Im seit Wochen andauernden Tarifstreit haben sich Verdi und die Vorstände der sechs Universitätskliniken in NRW auf acht neue Verhandlungsrunden geeinigt.

Gesprächsrunde
ASDF/stock.adobe.com

Symbolfoto

Im Streit um einen Tarifvertrag Entlastung für die Beschäftigten an den Universitätskliniken in Nordrhein-Westfalen haben sich die Tarifparteien auf acht neue Verhandlungsrunden bis zum 14. Juni verständigt. Die am 24. Mai unterbrochenen Gespräche wurden am Freitag (27. Mai) fortgesetzt, teilte die Dienstleistungsgewerkschaft Verdi in Düsseldorf mit.

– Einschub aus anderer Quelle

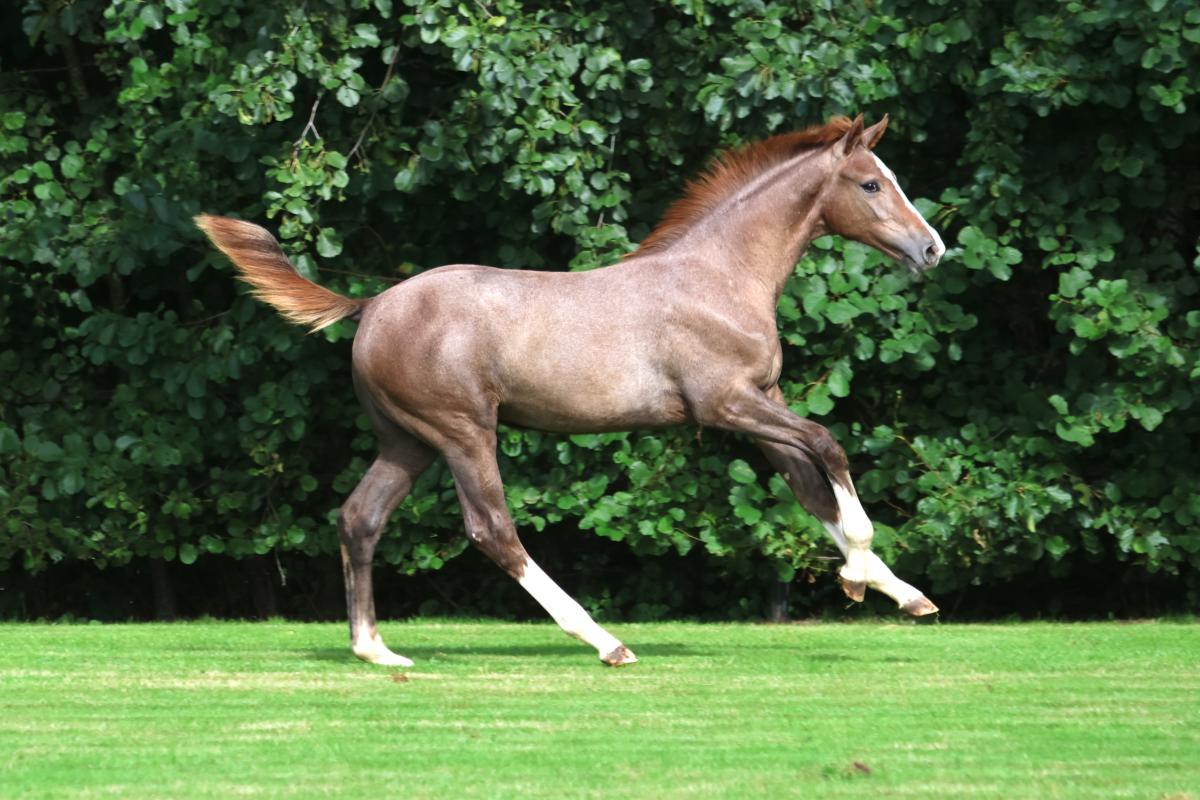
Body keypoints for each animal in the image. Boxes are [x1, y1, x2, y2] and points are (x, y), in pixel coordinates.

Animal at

„Wir begrüßen die mit den Arbeitgebern abgestimmte Zeitleiste der Verhandlungen. Um das Vertrauen der Beschäftigten zurückzugewinnen, sind schnelle und belastbare Verhandlungsergebnisse wichtig“, sagte die Verdi-Landesvorsitzende Gabriele Schmidt. Im Gegenzug habe die Gewerkschaft zugesichert, weitere Betten- und Stationsschließungen während der Warnstreiks zu stoppen und mehr Personal für die Notdienstvereinbarungen einzusetzen.

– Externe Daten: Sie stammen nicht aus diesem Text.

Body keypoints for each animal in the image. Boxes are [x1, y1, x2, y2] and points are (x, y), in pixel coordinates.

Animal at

In dem seit Wochen dauernden Tarifkonflikt hatte Verdi die Beschäftigten erneut zu Streiks aufgerufen. Nachdem sich lange nichts bewegt hatte, fand am 20. Mai eine erste Verhandlungsrunde zwischen der Gewerkschaft und den Vorständen der sechs Unikliniken Aachen, Bonn, Köln, Düsseldorf, Essen und Münster statt. Am 24. Mai hatten die Arbeitgeber die Verhandlungen unterbrochen.

Die Beschäftigten der sechs Unikliniken in NRW fordern verbindliche Personalbemessungen für alle Arbeitsbereiche und einen Belastungsausgleich für unterbesetzte Schichten. Für das Ziel gibt es auf Arbeitgeberseite durchaus Verständnis, allerdings fehlen am Markt weiterhin insbesondere Pflegekräfte.